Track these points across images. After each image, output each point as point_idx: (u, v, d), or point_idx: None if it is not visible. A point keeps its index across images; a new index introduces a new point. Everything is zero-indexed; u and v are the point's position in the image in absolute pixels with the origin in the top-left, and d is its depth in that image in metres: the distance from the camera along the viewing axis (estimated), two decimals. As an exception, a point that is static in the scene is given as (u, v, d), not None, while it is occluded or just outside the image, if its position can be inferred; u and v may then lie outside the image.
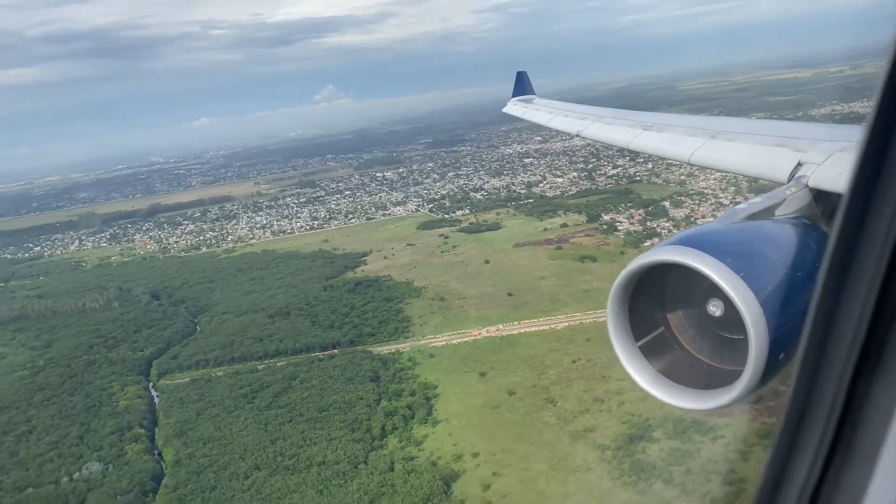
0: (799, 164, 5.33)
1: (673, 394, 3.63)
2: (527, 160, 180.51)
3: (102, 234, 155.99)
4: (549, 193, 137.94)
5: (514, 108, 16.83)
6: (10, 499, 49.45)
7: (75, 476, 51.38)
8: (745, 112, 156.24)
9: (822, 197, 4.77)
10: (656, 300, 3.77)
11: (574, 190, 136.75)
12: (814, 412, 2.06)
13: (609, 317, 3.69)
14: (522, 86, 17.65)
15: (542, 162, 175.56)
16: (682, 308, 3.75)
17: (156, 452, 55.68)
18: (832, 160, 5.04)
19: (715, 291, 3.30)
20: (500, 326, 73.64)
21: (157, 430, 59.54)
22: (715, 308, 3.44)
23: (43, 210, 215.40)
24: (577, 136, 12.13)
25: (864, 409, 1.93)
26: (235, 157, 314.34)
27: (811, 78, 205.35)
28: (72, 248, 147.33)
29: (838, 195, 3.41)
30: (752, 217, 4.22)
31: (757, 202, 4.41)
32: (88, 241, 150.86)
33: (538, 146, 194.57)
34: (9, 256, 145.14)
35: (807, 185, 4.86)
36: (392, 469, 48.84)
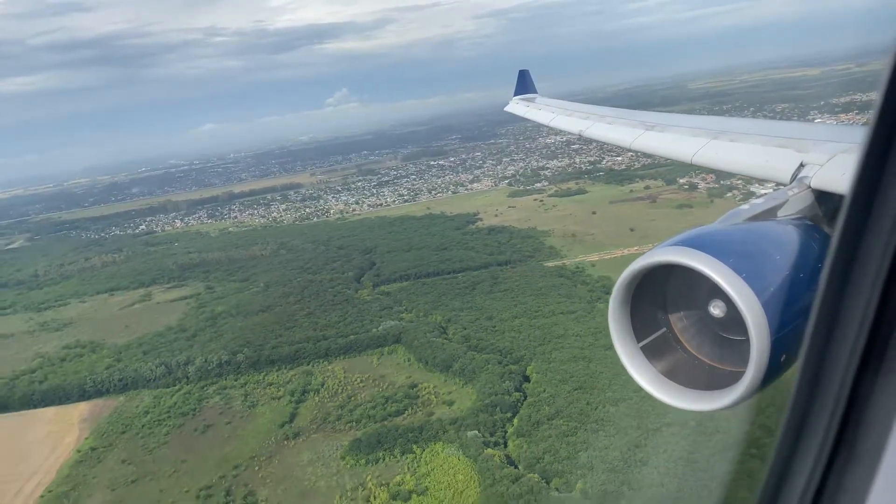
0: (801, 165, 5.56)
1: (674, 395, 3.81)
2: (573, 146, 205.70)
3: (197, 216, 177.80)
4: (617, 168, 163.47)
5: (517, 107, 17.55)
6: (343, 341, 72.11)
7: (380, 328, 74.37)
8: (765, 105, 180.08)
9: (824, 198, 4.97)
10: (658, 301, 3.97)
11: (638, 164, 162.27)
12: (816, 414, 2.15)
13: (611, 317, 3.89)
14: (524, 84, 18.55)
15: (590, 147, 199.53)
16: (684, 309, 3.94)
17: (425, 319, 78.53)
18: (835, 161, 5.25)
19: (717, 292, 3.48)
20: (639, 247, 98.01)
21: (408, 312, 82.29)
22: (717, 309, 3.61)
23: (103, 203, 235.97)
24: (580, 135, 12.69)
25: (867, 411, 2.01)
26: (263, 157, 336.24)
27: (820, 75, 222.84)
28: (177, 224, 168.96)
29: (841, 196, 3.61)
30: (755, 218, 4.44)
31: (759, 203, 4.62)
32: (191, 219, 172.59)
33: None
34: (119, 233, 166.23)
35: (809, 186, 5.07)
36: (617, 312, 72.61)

* WORK ORDER:
Your output should be only the lines from the line with "11: (574, 190, 136.75)" through the end of the data, exactly as they stand, and no pictures.

* EXERCISE ANSWER:
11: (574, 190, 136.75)
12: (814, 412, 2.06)
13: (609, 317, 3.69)
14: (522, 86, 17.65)
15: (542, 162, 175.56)
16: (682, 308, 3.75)
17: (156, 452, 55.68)
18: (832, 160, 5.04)
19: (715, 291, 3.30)
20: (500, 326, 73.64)
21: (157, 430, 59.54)
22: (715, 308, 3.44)
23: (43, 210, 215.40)
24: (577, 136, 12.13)
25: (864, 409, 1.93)
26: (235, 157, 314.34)
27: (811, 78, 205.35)
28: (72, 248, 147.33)
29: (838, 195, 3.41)
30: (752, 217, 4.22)
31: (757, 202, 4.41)
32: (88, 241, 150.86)
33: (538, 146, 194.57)
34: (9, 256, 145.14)
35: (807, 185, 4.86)
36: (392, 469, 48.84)
0: (801, 165, 5.56)
1: (674, 395, 3.81)
2: (573, 146, 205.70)
3: (197, 216, 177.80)
4: (617, 168, 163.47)
5: (517, 107, 17.55)
6: (343, 341, 72.11)
7: (380, 328, 74.37)
8: (765, 105, 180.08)
9: (824, 198, 4.97)
10: (658, 301, 3.97)
11: (638, 164, 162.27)
12: (816, 414, 2.15)
13: (611, 317, 3.89)
14: (524, 84, 18.55)
15: (590, 147, 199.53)
16: (684, 309, 3.94)
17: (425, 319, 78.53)
18: (835, 161, 5.25)
19: (717, 292, 3.48)
20: (639, 247, 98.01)
21: (408, 312, 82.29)
22: (717, 309, 3.61)
23: (103, 203, 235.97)
24: (580, 135, 12.69)
25: (867, 411, 2.01)
26: (263, 157, 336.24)
27: (820, 75, 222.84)
28: (177, 224, 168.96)
29: (841, 196, 3.61)
30: (755, 218, 4.44)
31: (759, 203, 4.62)
32: (191, 219, 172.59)
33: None
34: (119, 233, 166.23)
35: (809, 186, 5.07)
36: (617, 312, 72.61)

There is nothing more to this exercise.